Der Mörder von Ulrike aus Eberswalde wurde vor der Tat überwacht. Dennoch geschah der Mord. Trägt die Justiz eine Mitschuld?

          Die Eltern der vor einem Jahr ermordeten Ulrike aus Eberswalde haben Dienstaufsichtsbeschwerden gegen Mitarbeiter der Staatsanwaltschaft Frankfurt/Oder und des Landgerichts Cottbus eingelegt. Grund seien Justizpannen bei der Überwachung von Ulrikes Mörder Stefan Jahn im Vorfeld des Mordes, sagte der Anwalt der Eltern, Walter Venedey, am Freitag in Berlin.

          „Wir können ganz klar feststellen, dass es Versäumnisse und Fehler gab, die nach unserer Auffassung nicht ohne Konsequenzen bleiben dürfen.“ Das Potsdamer Justizministerium wies die Darstellung zurück. Den Äußerungen von Minister Kurt Schelter (CDU) am 3. Mai 2001 sei nichts hinzuzufügen. Schelter hatte damals vor dem Rechtsausschuss des Landtages Vorwürfe gegen die Justizorgane im Mordfall Ulrike verneint. Auch ein anderer Ablauf des Verfahrens hätte den Tod des Kindes nicht verhindern können. Noch seien keine Dienstaufsichtsbeschwerden eingegangen, sie würden aber ordnungsgemäß geprüft, hieß es in einer Mitteilung vom Freitagabend.

          Landtag: Keine Justizpannen

          Eventuelle Justizpannen hatten schon kurz nach der Festnahme des Mörders für Diskussionen in Brandenburg gesorgt. Der Petitionsausschuss des Landtages hatte Ulrikes Eltern damals mitgeteilt, es habe keine Pannen gegeben. Auch der Innenausschuss sprach die Polizei von Fehlern frei.

          Rund ein Jahr vor dem Mord war der mehrfach vorbestrafte Autodieb Jahn, der zuletzt seit 1998 im Gefängnis saß, auf Bewährung freigelassen worden. Zwei Monate später erwischten ihn Polizisten auf frischer Tat beim Autodiebstahl. „Er war sofort geständig“,
          sagte Venedey. Dennoch wurde die Bewährung nicht widerrufen. Jahn blieb auf freiem Fuß.

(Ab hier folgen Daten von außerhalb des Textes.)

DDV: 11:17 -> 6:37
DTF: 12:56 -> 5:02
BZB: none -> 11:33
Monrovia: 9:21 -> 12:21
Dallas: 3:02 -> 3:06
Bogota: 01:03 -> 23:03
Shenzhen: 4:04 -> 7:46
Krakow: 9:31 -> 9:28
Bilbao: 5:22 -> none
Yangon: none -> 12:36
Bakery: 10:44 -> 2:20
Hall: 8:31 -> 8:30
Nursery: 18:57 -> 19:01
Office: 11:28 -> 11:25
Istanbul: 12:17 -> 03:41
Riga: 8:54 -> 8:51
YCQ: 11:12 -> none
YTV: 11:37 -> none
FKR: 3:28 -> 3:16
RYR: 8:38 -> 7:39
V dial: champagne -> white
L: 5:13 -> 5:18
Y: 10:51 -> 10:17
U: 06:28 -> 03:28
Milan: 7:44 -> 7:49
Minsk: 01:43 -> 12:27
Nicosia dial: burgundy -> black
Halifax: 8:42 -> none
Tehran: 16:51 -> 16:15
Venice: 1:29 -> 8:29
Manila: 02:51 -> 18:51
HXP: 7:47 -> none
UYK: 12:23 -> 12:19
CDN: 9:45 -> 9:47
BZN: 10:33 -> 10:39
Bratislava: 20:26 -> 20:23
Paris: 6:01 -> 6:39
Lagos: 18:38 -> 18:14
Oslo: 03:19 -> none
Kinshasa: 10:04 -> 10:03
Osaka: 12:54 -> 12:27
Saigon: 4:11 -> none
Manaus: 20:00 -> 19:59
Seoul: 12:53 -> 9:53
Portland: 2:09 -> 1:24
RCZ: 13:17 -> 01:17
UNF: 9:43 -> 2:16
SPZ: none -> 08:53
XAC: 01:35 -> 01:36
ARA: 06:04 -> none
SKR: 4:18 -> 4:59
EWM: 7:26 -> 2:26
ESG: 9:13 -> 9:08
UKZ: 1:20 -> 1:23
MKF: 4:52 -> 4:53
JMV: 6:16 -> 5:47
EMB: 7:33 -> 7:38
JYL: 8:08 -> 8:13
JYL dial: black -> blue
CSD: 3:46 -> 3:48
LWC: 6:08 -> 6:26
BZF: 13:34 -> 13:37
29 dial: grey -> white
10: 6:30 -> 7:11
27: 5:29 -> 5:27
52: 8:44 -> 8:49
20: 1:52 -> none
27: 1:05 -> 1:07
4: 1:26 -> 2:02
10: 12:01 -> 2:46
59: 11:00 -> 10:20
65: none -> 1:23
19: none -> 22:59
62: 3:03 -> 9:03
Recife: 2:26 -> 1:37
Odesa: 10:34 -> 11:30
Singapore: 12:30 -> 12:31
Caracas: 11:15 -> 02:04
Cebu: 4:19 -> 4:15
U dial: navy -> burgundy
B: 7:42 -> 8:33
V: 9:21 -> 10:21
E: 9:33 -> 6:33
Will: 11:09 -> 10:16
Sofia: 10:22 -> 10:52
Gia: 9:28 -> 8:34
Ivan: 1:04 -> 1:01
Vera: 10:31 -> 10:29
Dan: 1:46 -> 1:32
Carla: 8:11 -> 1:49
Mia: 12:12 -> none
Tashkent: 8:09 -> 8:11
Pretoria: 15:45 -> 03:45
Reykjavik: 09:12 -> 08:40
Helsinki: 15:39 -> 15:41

          Lasche Bewährungsauflagen für den späteren Täter

          „Die Akten zu diesem Fall gingen im April 2000 zur Staatsanwaltschaft Frankfurt/Oder“, berichtete der Berliner Anwalt. „Bis Oktober war dort Sendepause, obwohl der dortige Dezernent wusste, dass Jahn gerade auf Bewährung entlassen war.“ Erst im Oktober sei Anklage erhoben und an das Landgericht Cottbus geleitet worden. „Die Person am Landgericht, die die Bewährung von Jahn zu überwachen hatte, verfügte lediglich Wiedervorlage nach vier Monaten.“ Letztendlich sei in dem Verfahren nie etwas herausgekommen, sagte Venedey.

          „Was Herr Venedey vorgelegt hat, wäre Aufgabe des Justizministers gewesen“, sagte der Anwalt und PDS-Politiker Gregor Gysi, der Ulrikes Eltern bis zu seiner Wahl zum Berliner Wirtschaftssenator anwaltlich vertrat. „Man kann nicht sagen, dass irgendein Richter oder Staatsanwalt schuld ist an Ulrikes Tod“, betonte die Mutter des Mädchens am Freitag. Sie habe aber den Eindruck, dass die Kommunikation zwischen Gerichten und Staatsanwaltschaften schlecht sei.

          Stefan Jahn hatte Ulrike am 22. Februar 2001 verschleppt, missbraucht und erdrosselt. Wenn er keine Bewährung bekommen hätte, wäre er bis Sommer 2001 in Haft gewesen. Das Landgericht Frankfurt/Oder verurteilte ihn wegen des Mordes an der Zwölfjährigen zu lebenslanger Haft.